### Dataset excerpts
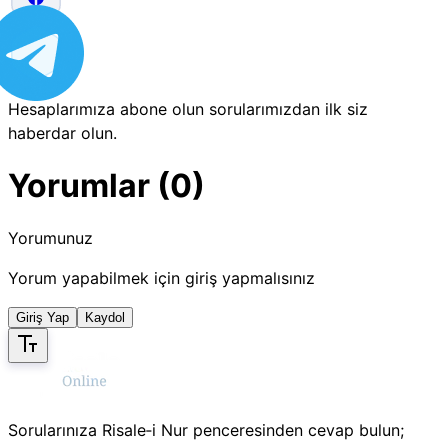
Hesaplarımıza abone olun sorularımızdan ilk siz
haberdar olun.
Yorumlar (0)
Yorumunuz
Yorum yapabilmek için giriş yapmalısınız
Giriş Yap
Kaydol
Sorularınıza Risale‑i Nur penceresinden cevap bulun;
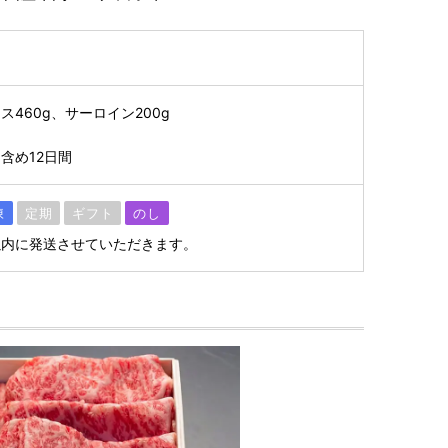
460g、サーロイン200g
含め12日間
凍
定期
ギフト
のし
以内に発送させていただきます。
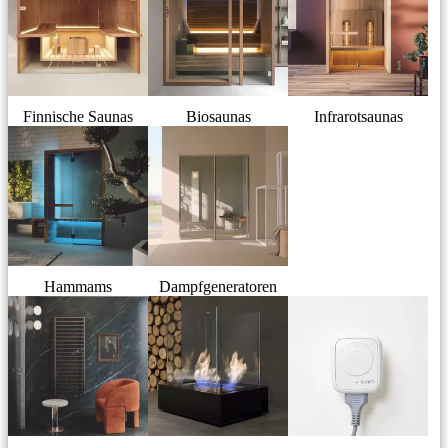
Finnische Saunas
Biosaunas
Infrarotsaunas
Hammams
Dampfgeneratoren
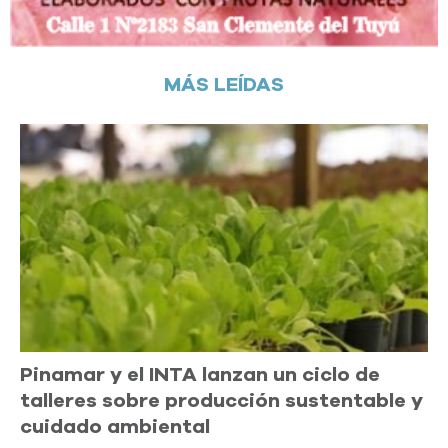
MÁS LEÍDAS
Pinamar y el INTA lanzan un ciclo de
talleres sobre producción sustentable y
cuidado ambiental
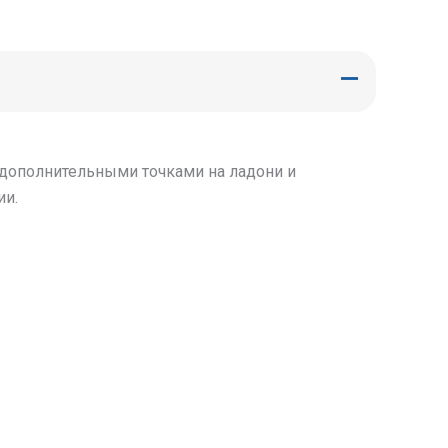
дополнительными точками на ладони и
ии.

### Instructions to follow
For each line above that contains the word "olun", copy that line.

### Result
Hesaplarımıza abone olun sorularımızdan ilk siz
haberdar olun.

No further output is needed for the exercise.